And Southwest Michigan poverty advocates are worried that CoreScore is going to represent an additional hardship for low-income families already hard-hit by the recession and its aftermath. More employers and insurers are using FICO scores when making decisions about hiring and insuring someone, and advocates are concerned that the new score may have repercussions far beyond a credit card.
"You could be following the rules, could be doing everything you're supposed to, and this kind of scoring could make it even harder," said Jeff Brown, executive director of the Poverty Reduction Initiative in Kalamazoo.
"Increasing number of large employers are using these scores -- not only are you not going to have a good credit score, you're not going to be able to get a job."
'If there's information on you, you should be aware of it'
Both CoreLogic and financial experts agree about one thing: People need to contact CoreLogic now and check their credit report to make sure all the information on it is correct.
"If there's information out there on you, you should be aware of it," said Alyson Austin, corporate communications manager for CoreLogic in Santa Ana, Calif.
Austin said that people have two options regarding the new CoreScore: "They can freeze their file, so it will not be shared," said Austin, in the case of a potential employer, for example. And "if they see an inaccuracy, they can have it reviewed," she said.
But there are instances where the information could be accurate, but the individual may have been acting completely within their rights. Both Brown and Barrick pointed out that, in the case of a repair dispute with a landlord, it is legal in the state of Michigan to withhold all or part of rent.
"In the case of a dispute with a landlord, they could put a note in their file," said Austin.
In the case of employers, an individual has to give permission before a company can check his or her credit report, said Barrick. But employers may be reluctant to hire someone who refuses to let them see their score.
"That's the Catch-22."
However, if an applicant gave an employer permission to pull a traditional credit report but opted out of the Core Score, "I don't think that would hurt them," she said. "I would think there are a lot of people who would like to opt out of a report that they don't know that much about."
Brown is concerned that the individuals and families most likely to be negatively impacted by CoreScore are the ones least likely to be checking their credit report.
"Many people living in poverty struggle getting food on the table tonight. It is unlikely they will be able to advocate for their credit scores, so I would not be surprised to see most folks with some serious problems and issues that they have no idea are affecting them," said Brown. "They will see the consequences and not understand where in the world they are coming from."
While both Brown and Barrick said it's too early to predict exactly what impact CoreScore will have, Brown for one, has concerns.
"If you have made a mistake in the past eight to 10 years or fallen on hard times, your chances of getting credit, correcting an issue or even getting a job may be in jeopardy. It seems to punish people for past behaviors," said Brown, who said he understands that banks need to be prudent when making loans, but is concerned the new score may make it harder for people to recover from a bout with unemployment or other financial hardship. "This will impact those who live day to day more dramatically."
Both Austin and Barrick urged Southwest Michiganders to pull their credit report annually. Barrick said GreenPath offers a free service to go over a person's credit report with them.
"We do find a lot of errors, and we also find things that are valid or fixable," she said, such as medical debt that is billable to insurance companies or old cable boxes that have been returned.
Even the experts can find surprises in a credit report: "I'm a widow, and when my husband died, they listed me as deceased," said Barrick. "It turned my credit score into a zero.
====
WHAT IS NEEDED
Please summarize the CoreScore text in two sentences.
====
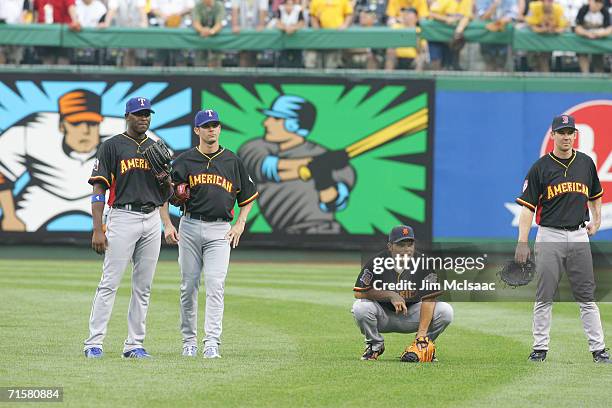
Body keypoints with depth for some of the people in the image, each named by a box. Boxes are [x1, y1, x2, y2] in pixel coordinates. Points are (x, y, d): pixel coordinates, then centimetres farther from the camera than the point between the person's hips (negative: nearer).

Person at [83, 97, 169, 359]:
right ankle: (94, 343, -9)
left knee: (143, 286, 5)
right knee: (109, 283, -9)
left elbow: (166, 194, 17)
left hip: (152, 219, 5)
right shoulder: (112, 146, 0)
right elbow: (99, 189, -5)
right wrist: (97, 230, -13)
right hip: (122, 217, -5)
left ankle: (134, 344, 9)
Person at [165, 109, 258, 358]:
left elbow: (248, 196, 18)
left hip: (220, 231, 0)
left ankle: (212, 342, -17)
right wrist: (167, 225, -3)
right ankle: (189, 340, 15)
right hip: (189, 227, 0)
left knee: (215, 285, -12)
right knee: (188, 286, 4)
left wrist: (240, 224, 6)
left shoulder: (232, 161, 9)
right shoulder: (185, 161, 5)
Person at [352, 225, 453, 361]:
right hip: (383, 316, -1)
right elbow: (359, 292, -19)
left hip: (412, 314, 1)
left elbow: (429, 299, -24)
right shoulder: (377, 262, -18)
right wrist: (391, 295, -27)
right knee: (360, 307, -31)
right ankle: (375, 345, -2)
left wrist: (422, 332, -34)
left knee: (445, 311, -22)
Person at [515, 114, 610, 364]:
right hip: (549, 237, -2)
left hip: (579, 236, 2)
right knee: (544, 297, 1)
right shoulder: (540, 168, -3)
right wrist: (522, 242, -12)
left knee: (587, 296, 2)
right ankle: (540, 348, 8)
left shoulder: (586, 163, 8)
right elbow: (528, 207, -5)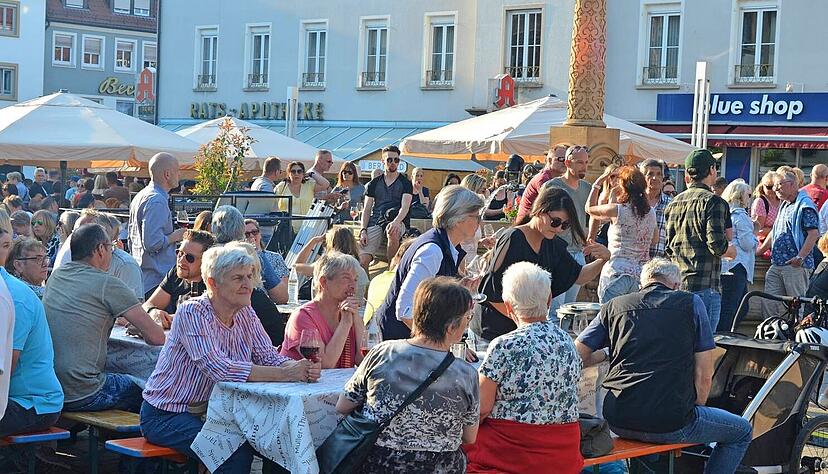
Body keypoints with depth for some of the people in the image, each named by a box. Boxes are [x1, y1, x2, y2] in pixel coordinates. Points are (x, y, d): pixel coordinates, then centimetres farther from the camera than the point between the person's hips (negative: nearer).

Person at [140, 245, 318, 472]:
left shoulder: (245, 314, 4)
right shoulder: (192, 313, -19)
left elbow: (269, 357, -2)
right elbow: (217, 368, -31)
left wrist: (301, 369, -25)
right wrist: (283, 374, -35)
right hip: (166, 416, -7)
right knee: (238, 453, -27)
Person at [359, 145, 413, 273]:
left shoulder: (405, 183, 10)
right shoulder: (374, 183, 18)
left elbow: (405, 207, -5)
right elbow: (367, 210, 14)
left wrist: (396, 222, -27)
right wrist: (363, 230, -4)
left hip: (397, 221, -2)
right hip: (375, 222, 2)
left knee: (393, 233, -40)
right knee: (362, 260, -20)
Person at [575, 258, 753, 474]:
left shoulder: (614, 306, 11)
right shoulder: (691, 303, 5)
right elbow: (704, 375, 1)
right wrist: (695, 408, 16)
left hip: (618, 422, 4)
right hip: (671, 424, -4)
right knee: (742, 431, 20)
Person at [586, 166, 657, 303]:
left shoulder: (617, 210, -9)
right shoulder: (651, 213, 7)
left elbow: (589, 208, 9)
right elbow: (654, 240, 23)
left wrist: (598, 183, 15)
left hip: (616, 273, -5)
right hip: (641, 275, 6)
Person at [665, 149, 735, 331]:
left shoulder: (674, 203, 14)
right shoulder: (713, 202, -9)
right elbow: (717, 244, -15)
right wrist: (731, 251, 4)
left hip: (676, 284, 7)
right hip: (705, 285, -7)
====
EXPECTED OUTPUT
Southwest Michigan poverty advocates worry that CoreScore could add hardship for low-income families, since more employers and insurers are using such scores when deciding whether to hire or insure someone. CoreLogic and financial experts urge people to check their credit reports for accurate information, and a CoreLogic spokesperson said people can freeze their file or have an inaccuracy reviewed.